With larger complaints, it’s more complicated. In my early complaining years, I’d often ask for vague retribution (E.g. “Please let me know how this situation can be fixed.”) only to be disappointed by a low-ball offer. This is my bad, not theirs. “If you don’t know what you want, it’s going to be impossible for them to give it you,” says Winch. So before calling or emailing, think about what will make you happy. “Do you want a replacement, a refund or 5,000 Air Miles because you were bumped from a flight?” Ask for it. Chances are, if the solution seems reasonable, they’ll be thrilled to give it to you and send you on your way.
Complainers who don’t offer a fix can end up with a solution that solves nothing. Our egg-allergic friend Williams knows: Several weeks after complaining, “an envelope showed up at my door,” she says. “I opened it up with anticipation, wondering what sort of free meals my future would hold.” Sadly for her egg allergy, Williams was the proud owner of…a year’s worth of Egg McMuffins.
Williams’ sad story brings up the inevitable: When is complaining, just like non-complainers say, not even worth it? Certainly not every minor infraction deserves your energy. “The other day, there was a $5 charge on my card that really annoyed me, because it just wasn’t right,” says Winch. Even the man who wrote a whole book on complaining weighs effort versus payoff. “I don’t need that $5 enough to spend 15 minutes on the phone,” he says. “I let it go.”
Complaining for the sake of complaining, rather than for deserved results, is not a healthy habit. “It’s kind of a negative activity,” warns Zaichkowsky, “and it’s not necessarily going to make you feel good.” I remember the arbour. Even though I got my money back, the memory wasn’t worth it. “I bet every time you think of it, you get upset again,” offers Winch. He’s right. I’ll forever curse that wooden frame. When you’re angry, “cortisol is running through you and you’re deepening your emotional wound,” he says. Always consider costs versus gains, both financial and emotional, and choose wisely.
“If you’ve had bad service or a bad product, it’s good to complain,” says Dahl. “But if you can’t make it through the day without complaining, maybe a therapist is in order.”

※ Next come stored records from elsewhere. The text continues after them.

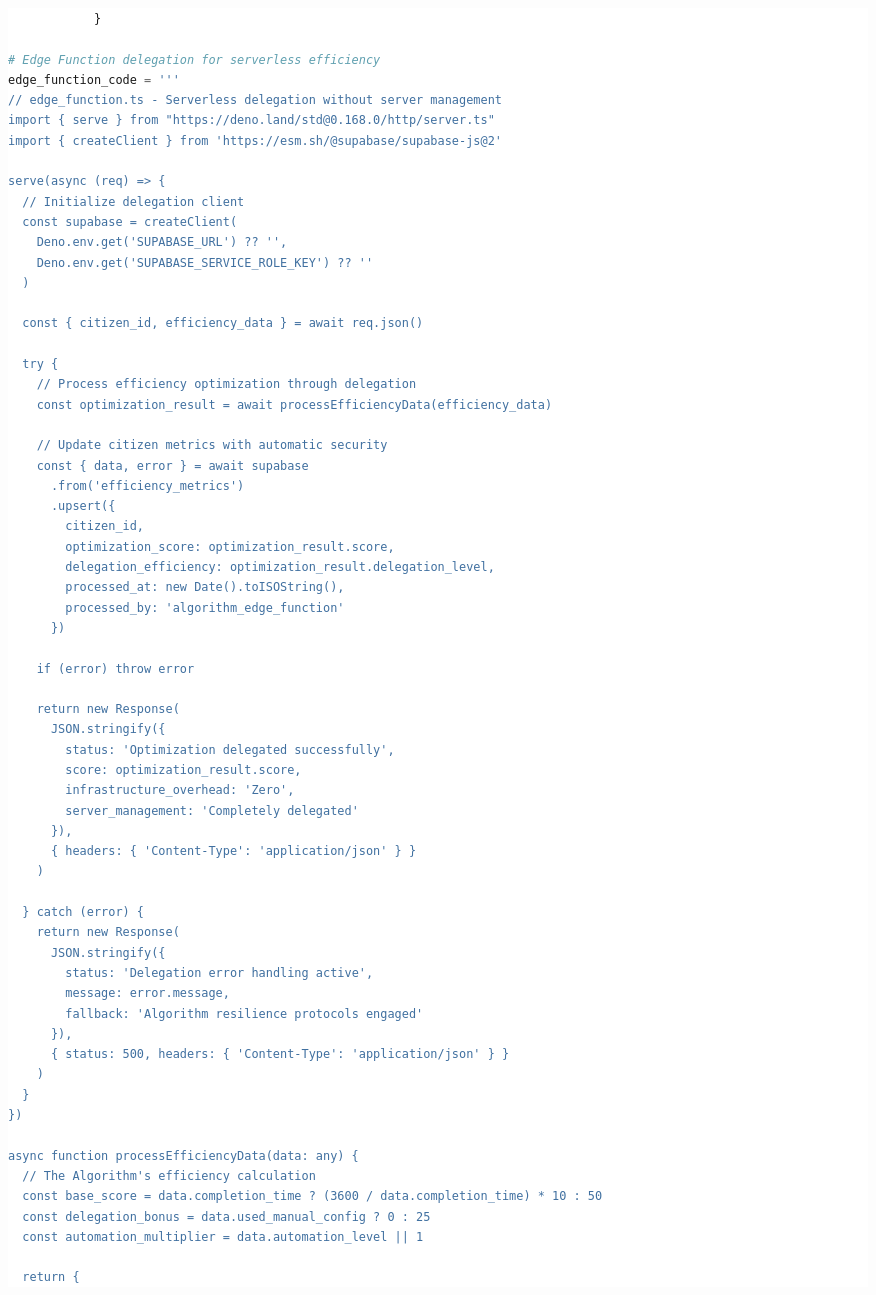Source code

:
 ```python
            }

# Edge Function delegation for serverless efficiency
edge_function_code = '''
// edge_function.ts - Serverless delegation without server management
import { serve } from "https://deno.land/std@0.168.0/http/server.ts"
import { createClient } from 'https://esm.sh/@supabase/supabase-js@2'

serve(async (req) => {
  // Initialize delegation client
  const supabase = createClient(
    Deno.env.get('SUPABASE_URL') ?? '',
    Deno.env.get('SUPABASE_SERVICE_ROLE_KEY') ?? ''
  )
  
  const { citizen_id, efficiency_data } = await req.json()
  
  try {
    // Process efficiency optimization through delegation
    const optimization_result = await processEfficiencyData(efficiency_data)
    
    // Update citizen metrics with automatic security
    const { data, error } = await supabase
      .from('efficiency_metrics')
      .upsert({
        citizen_id,
        optimization_score: optimization_result.score,
        delegation_efficiency: optimization_result.delegation_level,
        processed_at: new Date().toISOString(),
        processed_by: 'algorithm_edge_function'
      })
    
    if (error) throw error
    
    return new Response(
      JSON.stringify({
        status: 'Optimization delegated successfully',
        score: optimization_result.score,
        infrastructure_overhead: 'Zero',
        server_management: 'Completely delegated'
      }),
      { headers: { 'Content-Type': 'application/json' } }
    )
    
  } catch (error) {
    return new Response(
      JSON.stringify({
        status: 'Delegation error handling active',
        message: error.message,
        fallback: 'Algorithm resilience protocols engaged'
      }),
      { status: 500, headers: { 'Content-Type': 'application/json' } }
    )
  }
})

async function processEfficiencyData(data: any) {
  // The Algorithm's efficiency calculation
  const base_score = data.completion_time ? (3600 / data.completion_time) * 10 : 50
  const delegation_bonus = data.used_manual_config ? 0 : 25
  const automation_multiplier = data.automation_level || 1
  
  return {
```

In the interest of all parties, and skipping the therapist visit too, I remembered a pizza’s just a pizza. But I didn’t let my burnt pizza go either. Instead, I calmly emailed customer service and served up a complaint sandwich. I order here a lot, I said, and while it’s usually great, tonight’s meal was not. Less than 30 minutes later they responded. “I would love the opportunity to make it right,” said the rep. A new pizza was heading my way. That I’d stood up for myself and been heard made our dinner extra delicious. If a little late. Again.